At the time I was driving a 1965 Oldsmobile I had purchased for $600. What model Olds? I never noticed. The odometer said 93,000 miles when I bought it, but that could have been 193,000 or even 293,000. The upholstery, such as it was, was worn, and the interior had a mildewy odor because the rear window wasn't exactly watertight. In short, I was driving precisely the kind of car you'd expect of a man in my position, which was playing the Jason Robards Jr. role in "Divorce, American Style," a movie that in several ways mirrored my life.
I don't think I was ever so surprised as I was the night I left work and discovered some idiot had stolen my car from a downtown Providence parking lot. The Rhode Island State Police, bless 'em, would recover the car a week later, but for a few days I took a bus to work. I can't remember just how I got to the bus stop, which was at least three miles from the apartment complex, but there I was, waiting for a bus one morning in late autumn when a lovely young woman approached from a nearby convenience store and asked if I was Jack Major. Seems we had met one day while she played hopscotch over a toy railroad.
AND SO BEGAN a love affair that has been going on for 38 years . . . though what brought us together nearly came back and killed me before Olinda and I had our first real date. When the state police called to tell me they had found my car, they said I could pick it up in Lincoln, a town about 20 miles from my apartment. I called Michael Janusonis, the Providence Journal movie critic, who generously offered to drive me to my car. We stopped first to pick up my children, figuring that since I was about to get my car back we could make the most of the rest of the weekend. Little did we know.
When we reached the location where the car had been abandoned nothing seemed amiss. My car looked none the worse for the experience, admittedly a tough call to make for something that even on a good day could have won an ugly car contest.
Anyway, I thanked Michael and sent him on his way, which made me a bigger idiot than the person who stole my car. The kids got into the Olds and we set off for my apartment, making most of the trip on Interstate 95, which kept me from discovering the problem until I reached my exit and tried without success to use the brakes. I roared down the ramp onto a two-lane state highway with precious cargo in a vehicle I couldn't stop. In an instant I had gone from "Divorce, American Style" to an episode of "The Rockford Files."
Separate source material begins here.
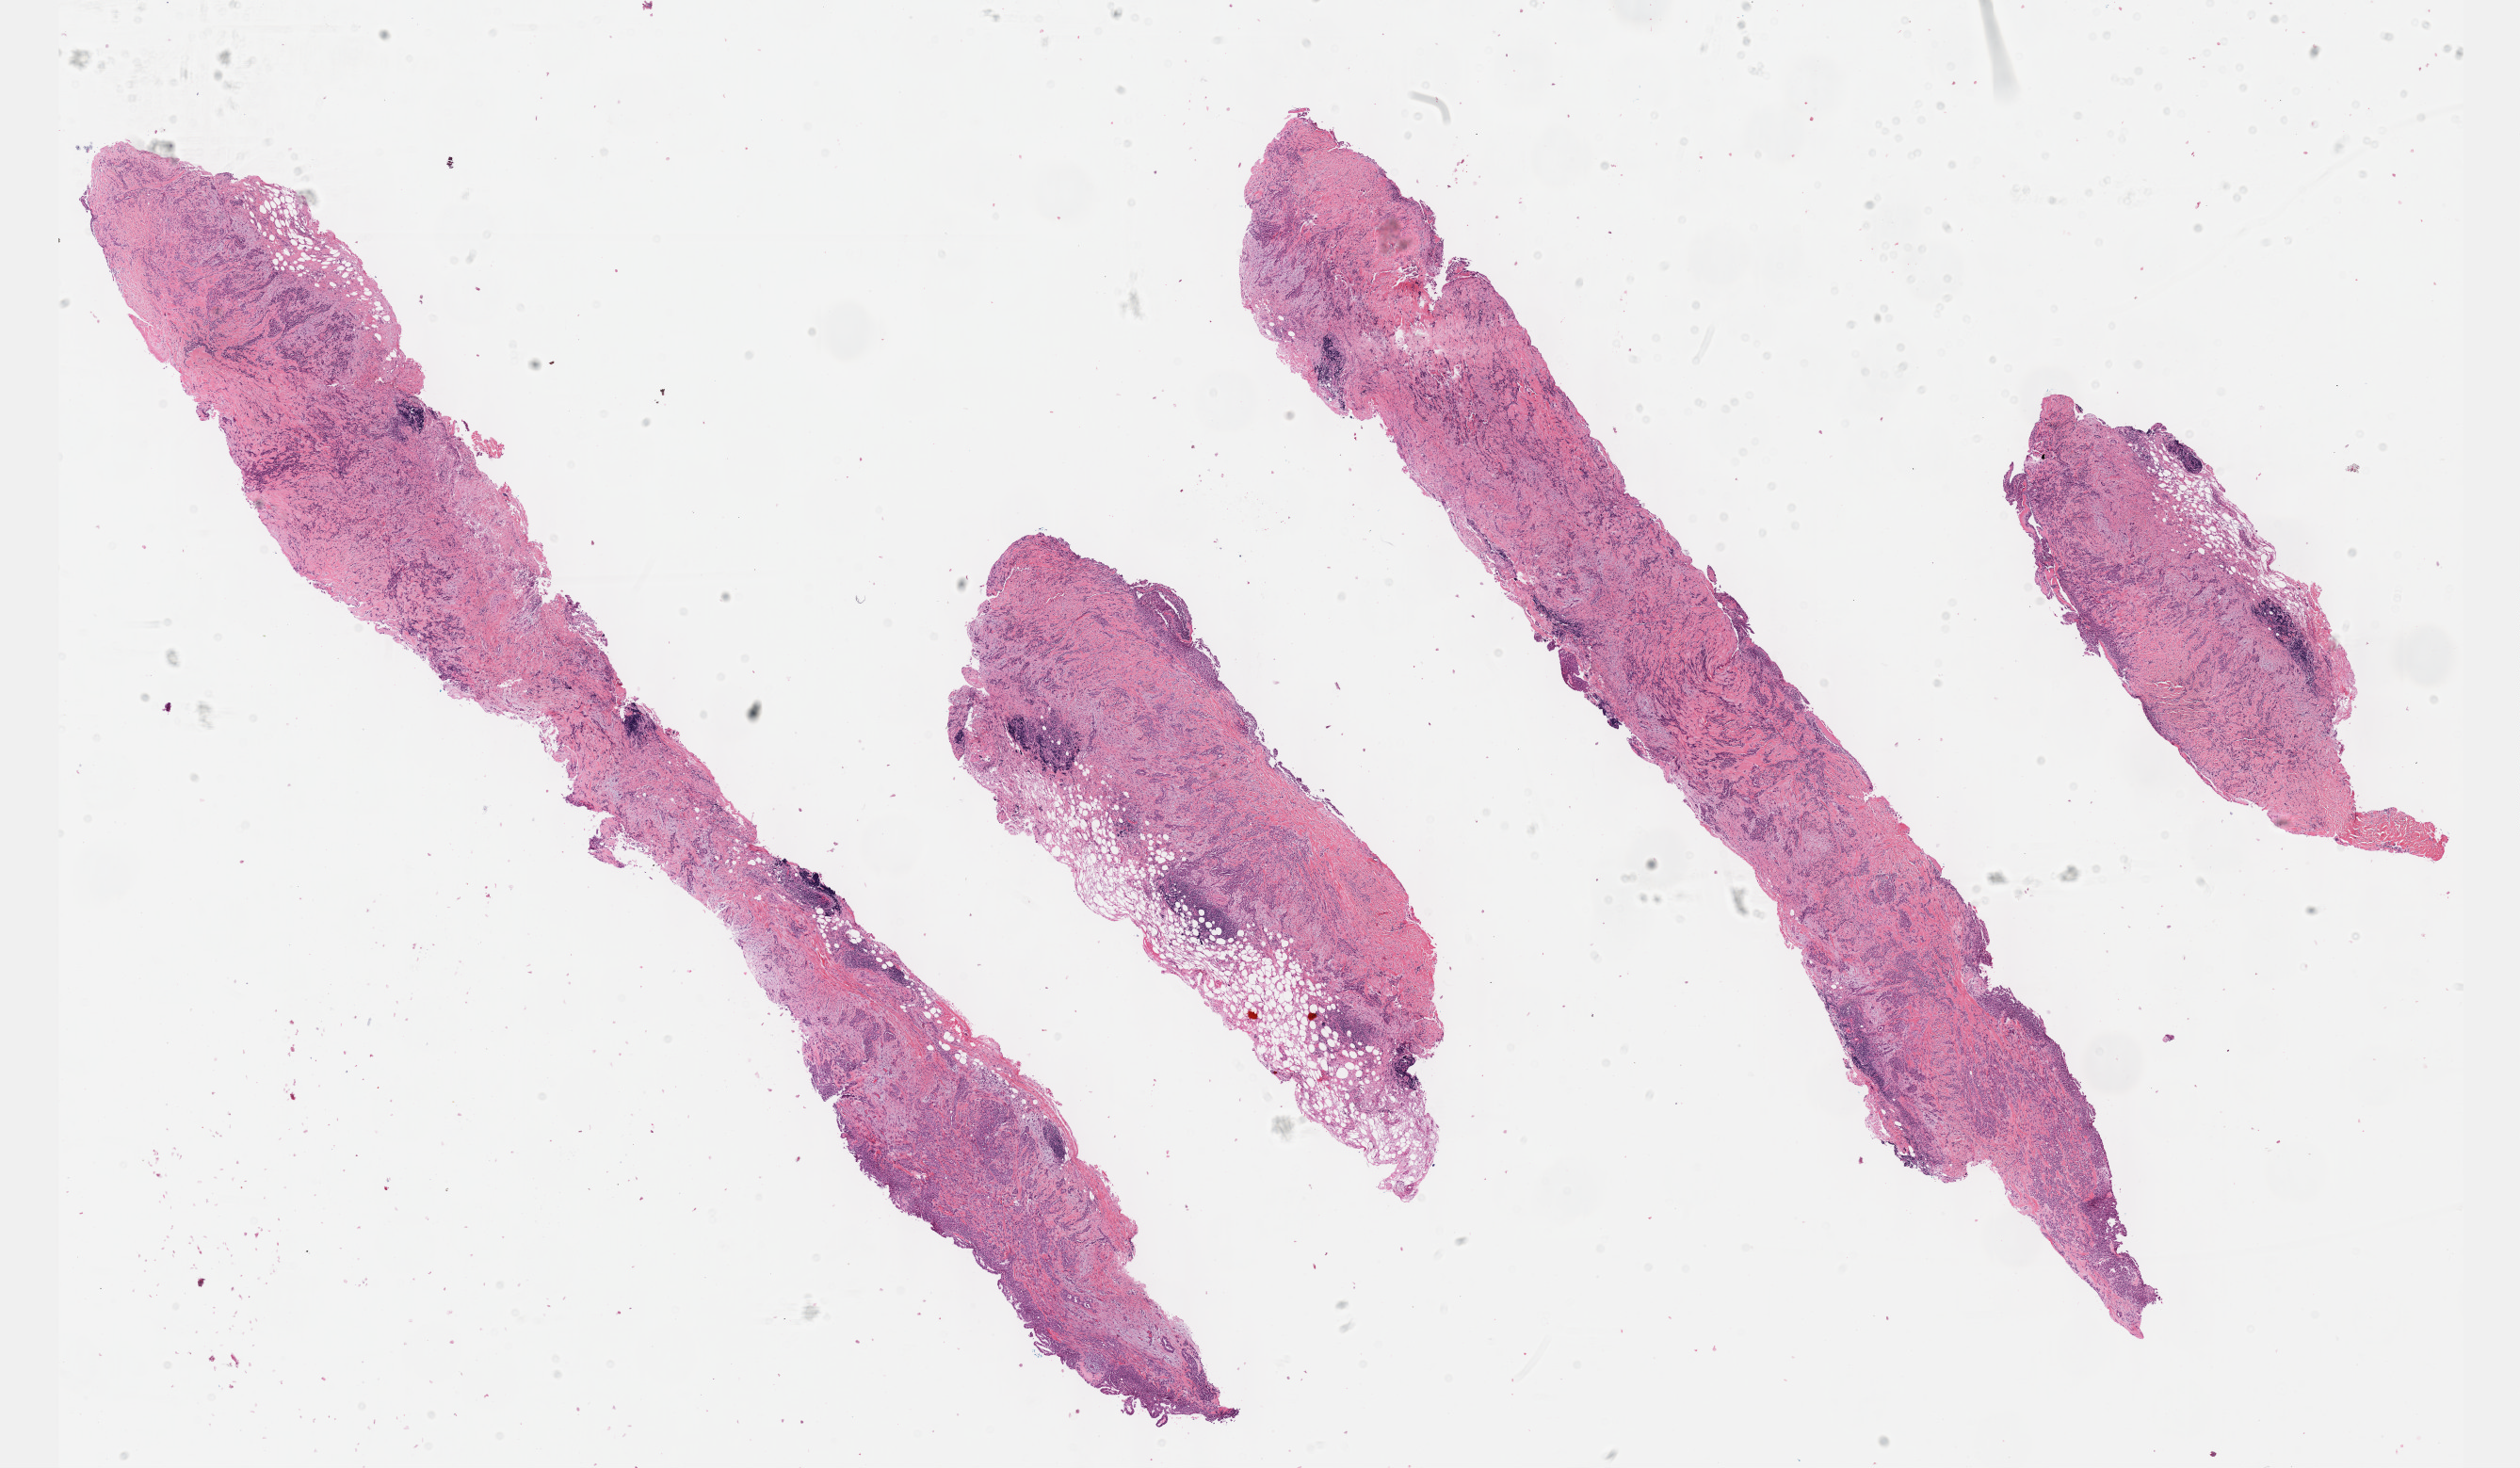
Hematoxylin and eosin (H&E) stained whole-slide image — low-resolution overview of the scanned area, about 21.6 x 12.6 mm (from a 40x scan). Formalin-fixed paraffin-embedded (FFPE) diagnostic section. Primary tumour sample from the mesothelium. Male, age 66 years at initial diagnosis.
- pathologic diagnosis: Epithelioid mesothelioma, malignant (pleura, NOS)
- AJCC pathologic stage: II (7th edition)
LUCKILY TRAFFIC was surprisingly light and moved along for a couple of miles at a pace that exceeded the speed limit. And at the time this stretch of road had no traffic lights. My destination became a service station within walking distance of the apartment. How I was going to bring the car to a stop at the service station, I wasn't sure, but good luck stayed with me as I found an empty parking space with a concrete barrier that ended our little adventure abruptly, but safely and with no further damage to the car. After explaining the situation to a man at the service station, I walked with the kids to the apartment where I made arrangements to deliver them back to their mother's house.
My car was repaired the next day. The mechanic said the brake lining had been cut, obviously by the jerk who stole the vehicle.
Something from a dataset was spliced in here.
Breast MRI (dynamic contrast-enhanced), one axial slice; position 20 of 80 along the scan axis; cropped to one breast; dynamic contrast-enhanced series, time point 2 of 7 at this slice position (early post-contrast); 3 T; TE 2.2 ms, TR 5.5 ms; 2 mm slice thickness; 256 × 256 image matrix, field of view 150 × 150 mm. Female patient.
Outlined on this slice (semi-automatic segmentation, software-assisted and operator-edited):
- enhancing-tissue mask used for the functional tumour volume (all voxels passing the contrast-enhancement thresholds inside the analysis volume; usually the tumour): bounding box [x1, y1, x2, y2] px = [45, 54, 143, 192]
I was impressed that Olinda didn't flinch the first time she rode in that Olds. Well, no wonder. Turned out her car was even worse than mine, which I guess was fate's Plan B. Her tiny Toyota, one of the early models to show up in the United States, was fussy about starting. I'd often look out my apartment window and see Olinda leaning over an open hood, fiddling with what she said was "the butterfly valve."
So if having my car stolen didn't get us together, fate knew I'd eventually offer to help the lovely young woman who was always having car trouble in the apartment parking lot.
In any event, I've been thanking fate ever since ... though I'd still like to get my hands on the sadistic little twerp who stole my car.